What you need to do:
Quote the part of the Peace Corps Nepal post that begins with the words "Sittad, Baitadi above" and ends with "from the isolation.", reproducing it word for word.

Text extract:
________________________________________

August 16, 2003 - Personal Web Site: Sittad, Baitadi is the village where I lived as a Peace Corps volunteer in Nepal

Peace Corps Online: Directory: Nepal: Peace Corps Nepal : The Peace Corps in Nepal: August 16, 2003 - Personal Web Site: Sittad, Baitadi is the village where I lived as a Peace Corps volunteer in Nepal

By Admin1 (admin) on Saturday, August 16, 2003 - 10:15 am: Edit Post

Sittad, Baitadi is the village where I lived as a Peace Corps volunteer in Nepal

Sittad, Baitadi is the village where I lived as a Peace Corps volunteer in Nepal

Sittad, Baitadi above is the village where I lived as a Peace Corps volunteer in Nepal (1996-1998). I taught math and English to students in grades 3-7. Some of them walked two hours to school each day. Sittad had no electricity, running water, roads or telephones, which is exactly what I wanted. I learned a lot from the isolation.


I took these pictures of my students in Nepal. They were always more eager to have their pictures taken than to study math. I loved them a lot.

________________________________________

Entries:
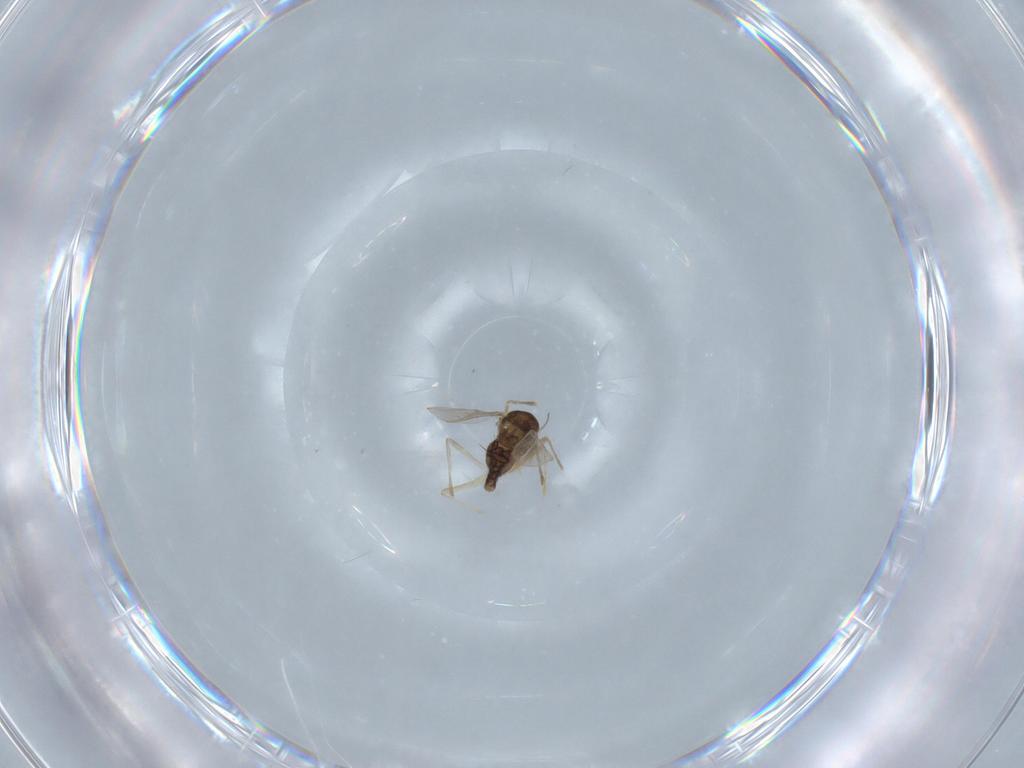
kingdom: Animalia
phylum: Arthropoda
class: Insecta
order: Diptera
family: Chironomidae
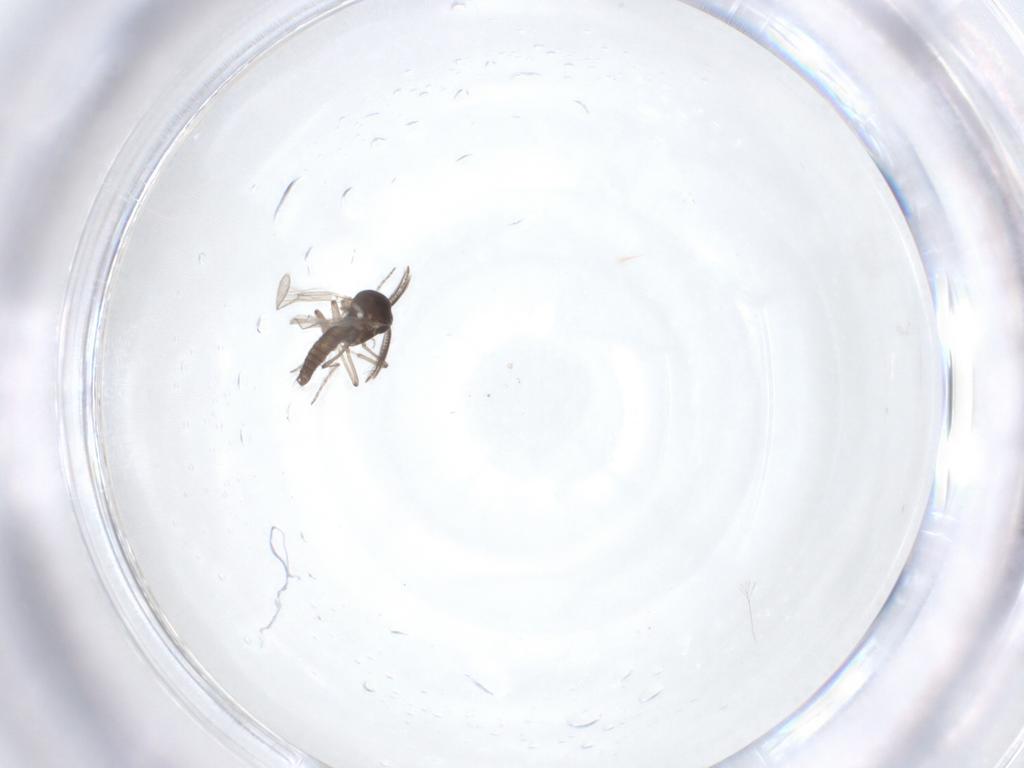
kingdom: Animalia
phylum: Arthropoda
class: Insecta
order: Diptera
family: Ceratopogonidae
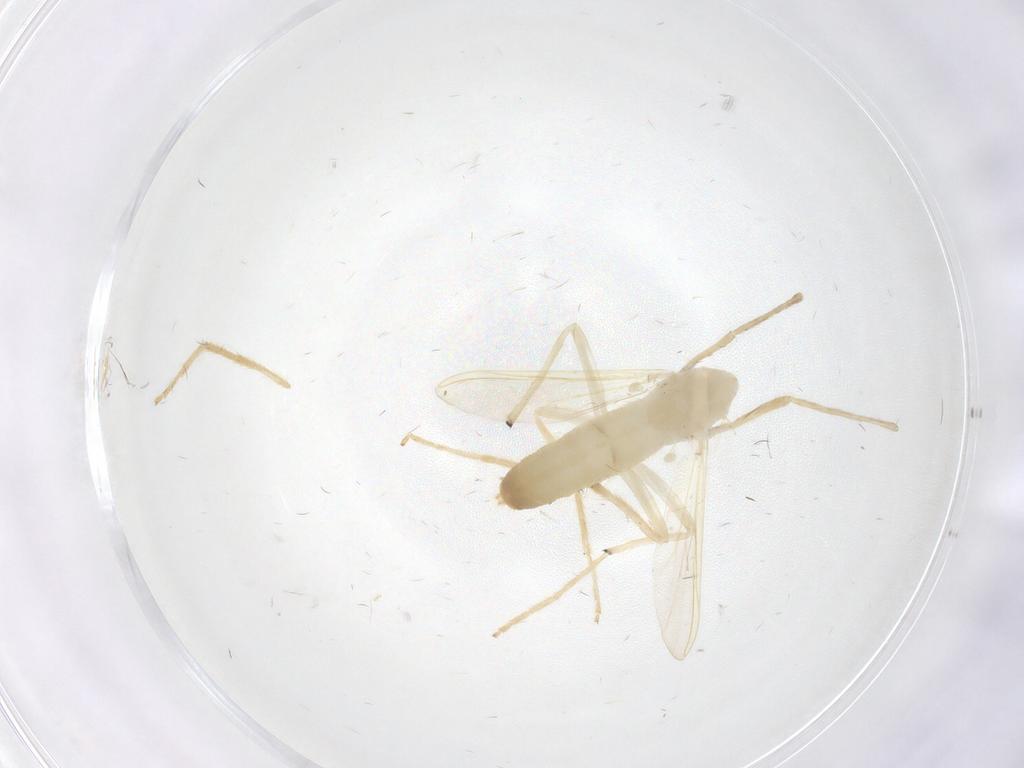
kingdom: Animalia
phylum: Arthropoda
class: Insecta
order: Diptera
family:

________________________________________

Exercise output:
Sittad, Baitadi above is the village where I lived as a Peace Corps volunteer in Nepal (1996-1998). I taught math and English to students in grades 3-7. Some of them walked two hours to school each day. Sittad had no electricity, running water, roads or telephones, which is exactly what I wanted. I learned a lot from the isolation.